Beautiful corn! Such a shame it will be killed.


----------



## eladidare (Aug 17, 2007)

i went to that shop everyday when i was living down there about 6 years ago...
the blokes who worked there werent too bad to deal with...
but, do the crime, do the time...


----------



## Kyro (Aug 17, 2007)

I bet a few dodgy pet shops down that way would be in a state of panic at the moment:lol:


----------



## crush the turtle (Aug 18, 2007)

its open i was thier the day after


----------



## Forensick (Aug 18, 2007)

if other countries dont have import laws/issues

couldn't DSE sell/give away seized illegal speices to international keepers...
so the animals don't have to be killed


----------



## crush the turtle (Aug 18, 2007)

i wouldnt think the turtles would be killed...


----------



## Australis (Aug 18, 2007)

Forensick said:


> if other countries dont have import laws/issues
> couldn't DSE sell/give away seized illegal speices to international keepers...
> so the animals don't have to be killed



Corns snakes are worth as little as $50 for a common morph, no O/S keeper is going to folk out the coin to import, any cheap and common reptile, i know atleast in the states there are many animal shelters that deal only with reptiles who struggle to give away common animals!


----------



## Midol (Aug 18, 2007)

People importing exotics should face jail.
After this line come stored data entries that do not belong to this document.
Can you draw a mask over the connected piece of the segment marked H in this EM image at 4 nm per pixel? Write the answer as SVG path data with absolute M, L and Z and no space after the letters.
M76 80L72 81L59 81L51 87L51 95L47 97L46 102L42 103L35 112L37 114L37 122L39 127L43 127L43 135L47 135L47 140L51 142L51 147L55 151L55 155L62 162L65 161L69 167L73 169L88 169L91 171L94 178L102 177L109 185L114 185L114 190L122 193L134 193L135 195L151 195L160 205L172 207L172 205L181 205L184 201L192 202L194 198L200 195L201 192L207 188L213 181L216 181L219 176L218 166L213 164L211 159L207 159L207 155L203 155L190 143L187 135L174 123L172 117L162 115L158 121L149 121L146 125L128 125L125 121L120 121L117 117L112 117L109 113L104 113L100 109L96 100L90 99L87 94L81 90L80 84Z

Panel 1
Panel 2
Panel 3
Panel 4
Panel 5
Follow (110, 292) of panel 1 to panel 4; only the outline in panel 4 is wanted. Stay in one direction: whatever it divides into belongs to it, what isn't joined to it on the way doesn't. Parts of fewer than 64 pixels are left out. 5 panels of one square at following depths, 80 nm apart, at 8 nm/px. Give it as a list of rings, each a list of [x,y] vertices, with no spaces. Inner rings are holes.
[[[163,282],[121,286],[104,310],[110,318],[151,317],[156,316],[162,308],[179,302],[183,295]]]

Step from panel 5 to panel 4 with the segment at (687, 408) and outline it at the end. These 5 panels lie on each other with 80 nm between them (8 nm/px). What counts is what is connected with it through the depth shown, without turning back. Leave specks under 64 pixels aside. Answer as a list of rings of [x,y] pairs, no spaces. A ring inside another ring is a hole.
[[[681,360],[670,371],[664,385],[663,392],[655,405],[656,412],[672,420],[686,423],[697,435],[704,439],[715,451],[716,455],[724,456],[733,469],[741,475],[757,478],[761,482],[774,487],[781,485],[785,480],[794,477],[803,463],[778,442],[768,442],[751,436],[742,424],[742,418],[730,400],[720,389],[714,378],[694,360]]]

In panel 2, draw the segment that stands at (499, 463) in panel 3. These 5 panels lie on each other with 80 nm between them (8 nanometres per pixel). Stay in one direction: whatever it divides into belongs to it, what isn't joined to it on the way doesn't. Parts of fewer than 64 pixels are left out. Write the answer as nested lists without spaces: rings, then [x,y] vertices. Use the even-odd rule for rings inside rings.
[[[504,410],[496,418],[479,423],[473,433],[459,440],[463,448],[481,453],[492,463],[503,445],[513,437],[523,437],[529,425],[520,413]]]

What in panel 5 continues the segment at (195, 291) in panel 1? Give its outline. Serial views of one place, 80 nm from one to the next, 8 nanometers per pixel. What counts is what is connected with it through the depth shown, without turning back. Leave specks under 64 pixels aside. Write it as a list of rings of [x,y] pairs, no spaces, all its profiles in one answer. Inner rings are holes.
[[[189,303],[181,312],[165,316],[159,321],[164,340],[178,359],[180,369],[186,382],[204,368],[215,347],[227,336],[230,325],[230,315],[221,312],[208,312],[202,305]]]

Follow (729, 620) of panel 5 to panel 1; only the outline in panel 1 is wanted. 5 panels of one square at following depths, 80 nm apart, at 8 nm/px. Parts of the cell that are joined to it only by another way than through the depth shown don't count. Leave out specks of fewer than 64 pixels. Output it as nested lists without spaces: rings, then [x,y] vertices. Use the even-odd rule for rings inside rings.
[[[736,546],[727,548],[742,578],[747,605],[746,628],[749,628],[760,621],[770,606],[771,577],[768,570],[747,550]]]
I assume the majority of the reptile community doesn't approve of it?


----------



## Serpentes_15 (Aug 18, 2007)

Look at my posts on illegal reptiles thread. that sums up my opinion on these careless scum.


----------



## Auzlizardking (Aug 18, 2007)

eladidare said:


> i went to that shop everyday when i was living down there about 6 years ago...
> the blokes who worked there werent too bad to deal with...
> but, do the crime, do the time...


6 years??? The shop only been open for just over three years - sure you ment Amazing Amazon .


----------



## Forensick (Aug 18, 2007)

they should have an added "cruelty to animals" charge in there...
getting caught with them is a death sentance for the animal, and thats the keepers fault not DSE


----------



## moosenoose (Aug 18, 2007)

I still think everyone is jumping to conclusions about the Amazon, I deal with them quite a bit and never had any indication they'd be up to something illegal like this. Perhaps the turts might have been undersized???? Who knows? ..but if that's the only thing they've done wrong it's certainly not their responsibility to be monitoring what their 'reptile' keeping employees get up to in their spare time! (re: selling exotic herps) You'll find they will reopen soon enough (are they even closed????)


----------



## ytamarin (Aug 19, 2007)

moosenoose said:


> You'll find they will reopen soon enough (are they even closed????)


It was business as usual there today.


----------



## Tsubakai (Aug 19, 2007)

crush the turtle said:


> i wouldnt think the turtles would be killed...



Some of them may have been exotics too. It didn't really mention what species they were.


----------



## MoreliaMatt (Aug 19, 2007)

moosenoose said:


> I still think everyone is jumping to conclusions about the Amazon, I deal with them quite a bit and never had any indication they'd be up to something illegal like this.



did u think they would advertise it?


----------



## Inkslinger (Aug 19, 2007)

from what I heard the "employee" was doing business from the shop


----------